Bir seçim döneminde foto muhabiri Hasan Aydın tarafından çekilen bir seçim dönemi fotoğrafı benim hep hoşuma gitmiş ve döneminin seçim atmosferini çok iyi anlatan bir örnek olarak hep zihnimdeki yerini korumuş bir fotoğraf olmuştur.
Hasan Aydın o dönem Anadolu Ajansı’nda çalışıyormuş. Bir görevini tamamlamış diğer Kocatepe Camii’ndeki görevine yürüyerek gidiyormuş. Yine yakın bir zamanda da genel seçimler yapılacakmış. Dönemin aynı seçmen kitlesinin oyuna talip olan iki merkez sağ partisi Doğru Yol ile Anavatan Partisi seçimlerden birinci çıkarak iktidar olabilmek için yarışıyorlarmış. Kafa kafaya giden bir seçim dönemi imiş. Doğru Yol Partisi’nin başında Tansu Çiller, Anavatan Partisi’nin başında da Mesut Yılmaz bulunuyormuş.
Aydın, Akay yokuşunu çıkarken trafik ışıklarının arkasındaki açık hava reklam tabelalarında siyasi partilerinin afişlerinin yapıştırıldığını fark etmiş. Normal boyda bir insanın kolaylıkla ulaşamayacağı bir seçim pankartının bir kısmının koparıldığını görmüş. İki farklı siyasi partinin üst üste yapıştırılan pankartlarından üsttekinin alt bölümü yırtılmış ve ortaya burnundan üstü Tansu Çiller, burundan altıda Mesut Yılmaz olan bir görüntü çıkmış ortaya.
Tüm görevler tamamlandıktan sonra büroya dönen Aydın’ın filmleri kimyasallar ile yıkanmış, fotoğraf ortaya çıkmış. Bahsi geçen seçim fotoğrafı abonelere servis edilecekmiş fakat nasıl bir başlık ve altyazı ile servis edileceği konusunda zorlanıyormuş Hasan Aydın.
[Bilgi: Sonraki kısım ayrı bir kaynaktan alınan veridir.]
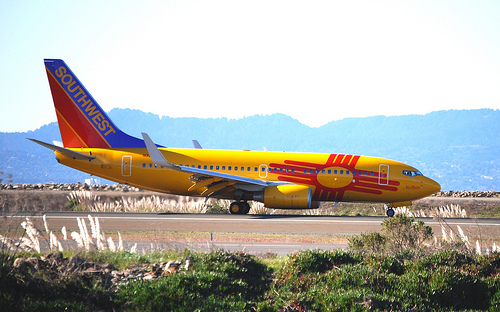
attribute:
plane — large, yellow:
[24, 58, 442, 218]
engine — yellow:
[249, 183, 313, 210]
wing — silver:
[141, 130, 299, 199]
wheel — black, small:
[228, 201, 243, 215]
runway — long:
[1, 209, 499, 226]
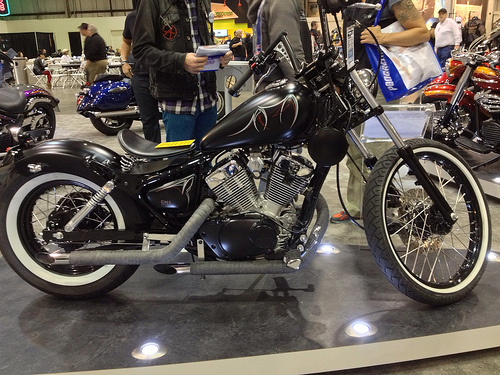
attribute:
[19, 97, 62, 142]
tire — rear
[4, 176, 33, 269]
stripe — white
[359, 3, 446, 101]
shoulder bag — white, blue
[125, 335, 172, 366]
light — on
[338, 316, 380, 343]
light — on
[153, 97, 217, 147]
jeans — blue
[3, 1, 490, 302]
motercycle — black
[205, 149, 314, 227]
motor —  chrome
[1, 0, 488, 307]
motorcycle — black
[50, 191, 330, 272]
exhaust pipes —  chrome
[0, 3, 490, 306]
bike — black, motorized 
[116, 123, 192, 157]
seat — black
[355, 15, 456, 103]
bag — person's shoulder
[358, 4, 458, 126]
bag — person's shoulder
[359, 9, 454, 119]
bag — person's shoulder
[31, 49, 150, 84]
tables — back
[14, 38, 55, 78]
chairs — back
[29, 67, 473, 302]
motorbikes — display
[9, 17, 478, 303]
motorbikes — display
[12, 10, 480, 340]
motorbikes — display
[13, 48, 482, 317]
motorbikes — display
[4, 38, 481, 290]
motorbikes — display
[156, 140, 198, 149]
tag — yellow 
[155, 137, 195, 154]
tag — yellow 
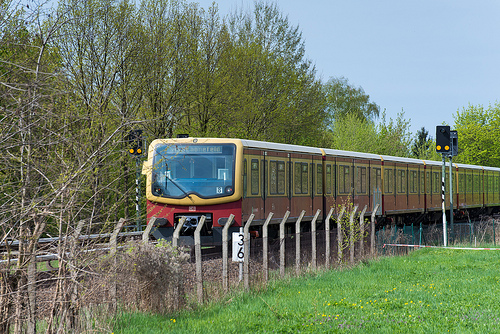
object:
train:
[146, 134, 500, 250]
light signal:
[434, 122, 452, 153]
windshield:
[153, 140, 239, 197]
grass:
[108, 244, 499, 334]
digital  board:
[164, 141, 225, 157]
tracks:
[2, 212, 500, 296]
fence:
[2, 202, 497, 333]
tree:
[211, 12, 323, 148]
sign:
[233, 231, 248, 265]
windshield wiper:
[162, 176, 197, 203]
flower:
[327, 299, 331, 309]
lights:
[442, 144, 450, 151]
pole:
[439, 160, 450, 249]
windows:
[257, 156, 291, 195]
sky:
[3, 3, 498, 139]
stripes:
[442, 178, 447, 210]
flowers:
[157, 272, 500, 333]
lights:
[134, 147, 143, 157]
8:
[217, 185, 223, 196]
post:
[192, 214, 206, 305]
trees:
[453, 108, 500, 169]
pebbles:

O sırada mesleğin duayenlerinden Berat Yurdakul ağabey çok güzel bir fotoğraf altı yazmasının ardından fotoğrafı servis etmişler. Fotoğraf adını kazı kazan denilen bir şans oyunundan almış. Bu isimle de fotoğraf çok örtüşmüş, tam bir seçim dönemi fotoğrafı olmuş ve oldukça fazla sayıda gazete de yer almış.
Yeri ve zamanında çekilen bir fotoğraf örneğini daha sizlere sunmuş oldum.